Mr. Horick doesn’t know whether the park will consider his application or not, but he wants to come back. “I’m always hoping, because we should have never left. What’s right is right.”
Jewell Ranch
Jewell Ranch, a 537-acre ranch in Tocaloma, has been ungrazed for a decade and a half after historic cattle operations that had been ongoing for about 150 years. This summer, Ted McIsaac, whose family has run an adjoining ranch for generations, submitted an application to graze on the land.
The ranch’s namesake, Omar Jewell, came to California in 1861 and started selling dairying equipment. With the industry booming, he bought the ranch in 1864 and started dairying. His sons took over when he died and leased the operation, though eventually it ended up in the hands of Roberts Dairy, which owned many ranches in West Marin and leased Jewell Ranch to various operators until the 1950s, after which it was used by neighboring ranchers for grazing for many years.

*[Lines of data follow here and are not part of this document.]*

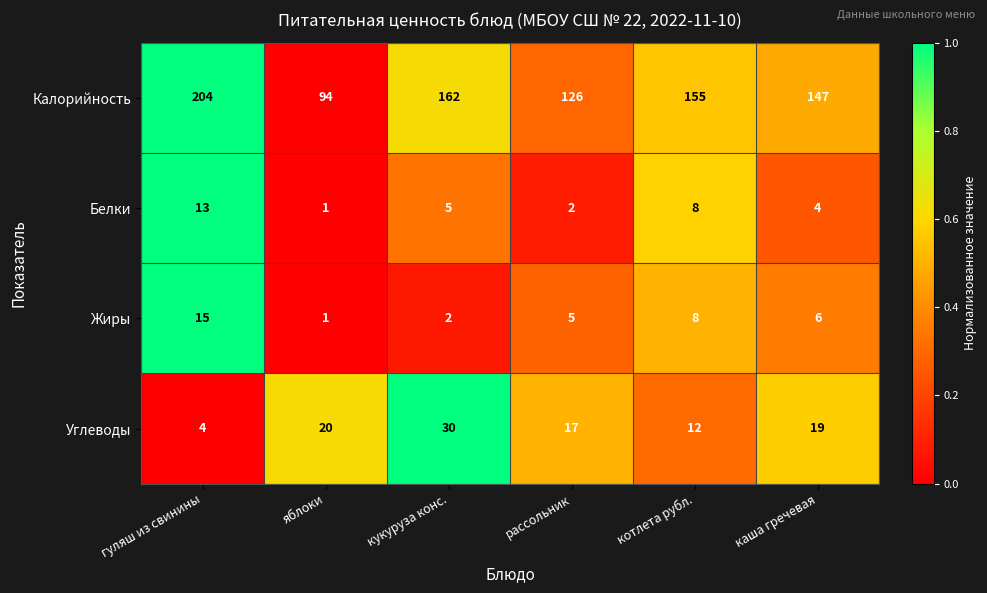

Which category has the lowest value across all series?

яблоки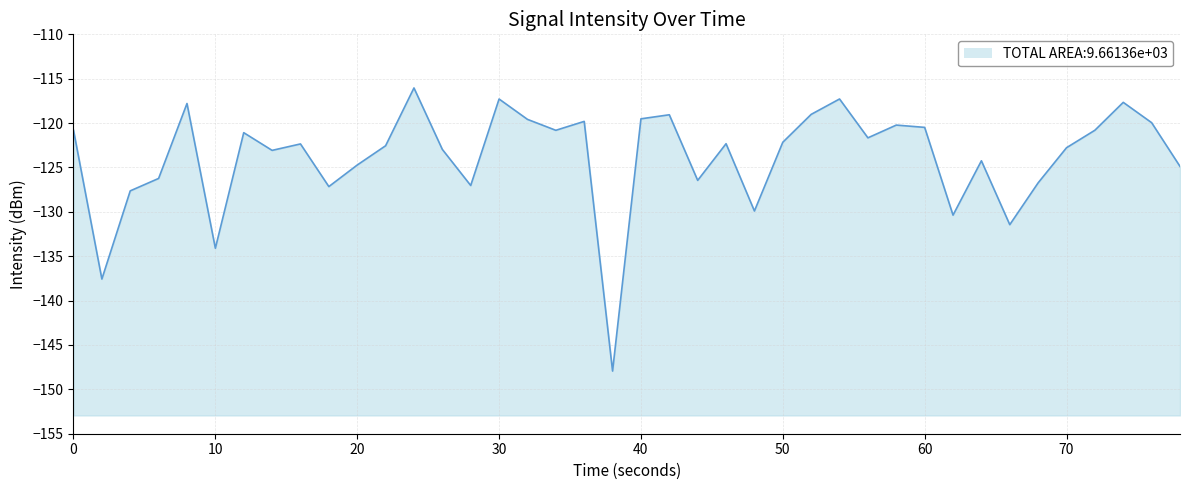

Is it true that the value at 60 is -50.9?

False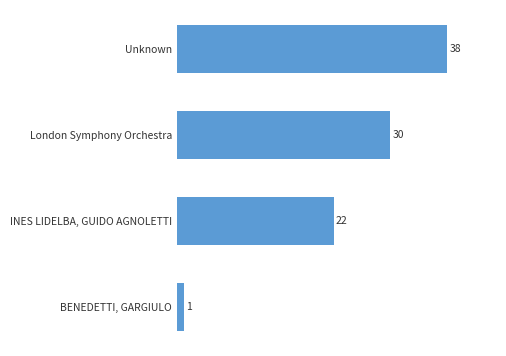

Does the chart contain any negative values?

No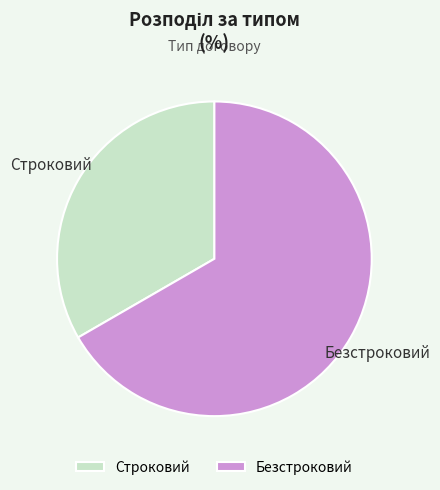

True or false: Строковий accounts for 44% of the total.

False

The park service purchased the property in 1974, and grazing continued for another 23 years, until 1997. According to a 2008 email from Mr. Neubacher, quoted in a white paper on ranching in Point Reyes by Ellie Rilla, now an adviser emeritus of the University of California Extension in Marin County, the seashore suspended grazing “in an effort to reduce significant threats to coho salmon.” (Ms. Rilla argued in her paper that it was unnecessary to end the entire operation for that purpose.)
A few years after grazing was suspended, during a drought that curbed the amount of available forage for his cows, Mr. McIsaac asked the park if he could use the land. But it replied that there would need to be an environmental review before bringing the lands back into agricultural use. “Well, here we are. The Jewell Ranch is in the project area being studied by this NEPA process,” he wrote in his public comment on the ranch plan this summer.
According to Mr. McIsaac’s comment, the end of grazing has had dangerous consequences by promoting fuel loads from invasive brush. “We have watched the brush beginning to encroach and dry fire fuel increasing year by year. It is our opinion that the Jewell Ranch is in desperate need of management to reduce the fire danger and to save the historic open grassland that has existed in the Olema Valley for centuries.” (Though Mr. Creque, the rangeland ecologist, hadn’t visited Jewell for some years, he saw the land after grazing ended and witnessed brush incursion and Douglas firs moving into some grasslands.)
Mr. McIassac said cattle would manage the land, while the extra acreage would “increase the likelihood that the 6th generation of the McIsaac family will stay on the ranch to carry on this important tradition.”